-- What the exercise asks --
Begin at the line containing "pinky tip: (20, 258)" in the data below and go on through the line containing "wrist: (378, 315)", repeating each line exactly; include both ends and no other line.

(Beginning of Input data)

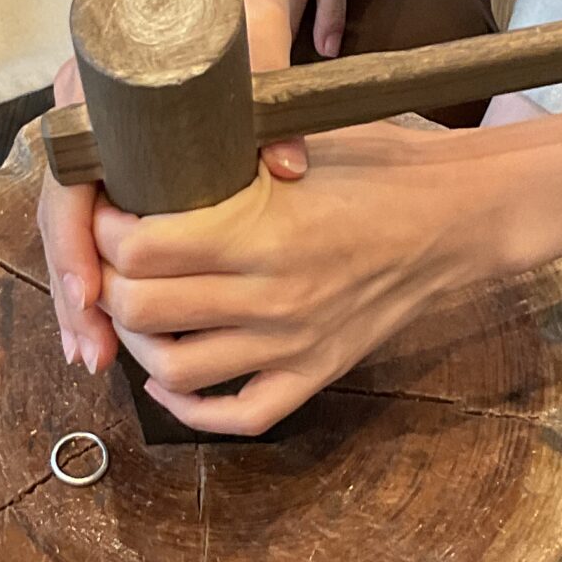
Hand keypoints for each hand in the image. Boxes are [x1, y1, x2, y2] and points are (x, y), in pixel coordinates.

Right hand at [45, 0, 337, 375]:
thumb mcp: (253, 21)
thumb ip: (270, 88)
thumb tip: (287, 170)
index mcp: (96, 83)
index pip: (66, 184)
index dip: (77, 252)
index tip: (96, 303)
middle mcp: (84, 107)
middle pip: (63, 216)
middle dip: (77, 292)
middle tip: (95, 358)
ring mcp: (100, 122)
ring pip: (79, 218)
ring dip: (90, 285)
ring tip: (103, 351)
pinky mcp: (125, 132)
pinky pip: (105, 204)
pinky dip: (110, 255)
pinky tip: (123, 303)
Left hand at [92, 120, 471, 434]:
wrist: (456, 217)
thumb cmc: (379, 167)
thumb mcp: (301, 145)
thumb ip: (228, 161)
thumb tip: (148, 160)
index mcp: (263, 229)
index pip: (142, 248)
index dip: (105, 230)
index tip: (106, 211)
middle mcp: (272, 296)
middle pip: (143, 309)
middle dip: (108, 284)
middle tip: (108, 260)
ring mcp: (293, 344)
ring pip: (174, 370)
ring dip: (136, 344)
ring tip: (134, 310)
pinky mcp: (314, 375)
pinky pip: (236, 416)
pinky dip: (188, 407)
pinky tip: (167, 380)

(End of Input data)
(Beginning of Input data)

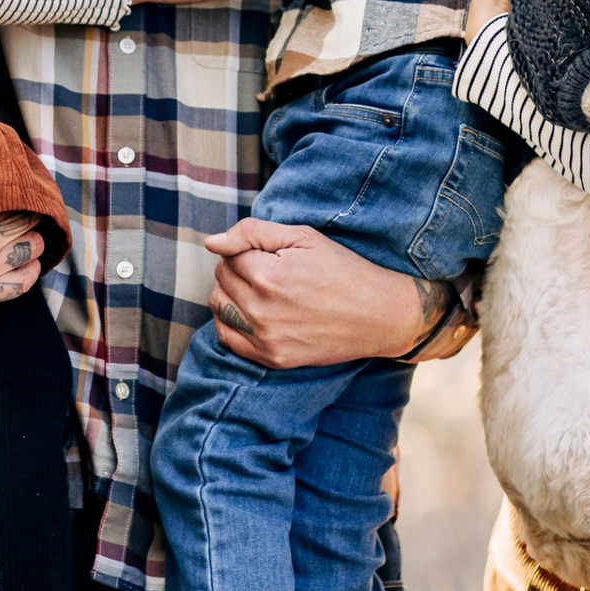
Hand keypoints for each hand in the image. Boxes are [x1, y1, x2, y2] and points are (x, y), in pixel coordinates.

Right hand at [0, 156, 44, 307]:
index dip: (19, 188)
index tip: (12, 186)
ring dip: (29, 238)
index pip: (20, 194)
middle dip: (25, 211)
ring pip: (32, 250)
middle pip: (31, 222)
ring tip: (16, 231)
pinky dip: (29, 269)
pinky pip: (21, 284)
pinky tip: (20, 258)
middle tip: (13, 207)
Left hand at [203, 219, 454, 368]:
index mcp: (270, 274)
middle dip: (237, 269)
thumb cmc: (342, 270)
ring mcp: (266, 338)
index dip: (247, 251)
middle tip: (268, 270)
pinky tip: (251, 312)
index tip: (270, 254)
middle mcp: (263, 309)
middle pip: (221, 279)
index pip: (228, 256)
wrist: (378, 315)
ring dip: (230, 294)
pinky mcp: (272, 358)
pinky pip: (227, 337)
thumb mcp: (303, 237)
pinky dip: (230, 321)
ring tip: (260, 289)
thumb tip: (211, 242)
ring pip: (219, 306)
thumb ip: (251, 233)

(End of Input data)
(Beginning of Input data)

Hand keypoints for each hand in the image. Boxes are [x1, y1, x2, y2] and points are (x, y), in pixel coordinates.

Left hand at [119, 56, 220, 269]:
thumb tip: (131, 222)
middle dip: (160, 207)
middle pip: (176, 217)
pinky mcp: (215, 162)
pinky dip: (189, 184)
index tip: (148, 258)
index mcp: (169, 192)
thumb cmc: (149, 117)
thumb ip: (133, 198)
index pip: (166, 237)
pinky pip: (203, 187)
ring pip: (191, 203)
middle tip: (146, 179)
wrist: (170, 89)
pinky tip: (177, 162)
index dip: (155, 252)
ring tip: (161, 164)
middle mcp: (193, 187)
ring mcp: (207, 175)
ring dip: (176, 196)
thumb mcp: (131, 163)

(End of Input data)

-- Exercise response --
pinky tip: (20, 258)
middle tip: (13, 207)
Left hand at [203, 219, 454, 368]:
index mcp: (270, 274)
middle dip: (237, 269)
thumb cmc: (342, 270)
ring mcp: (266, 338)
index dip: (247, 251)
middle tip: (268, 270)
pinky tip: (251, 312)
index tip: (270, 254)
middle mcp: (263, 309)
middle pip: (221, 279)
index pip: (228, 256)
wrist: (378, 315)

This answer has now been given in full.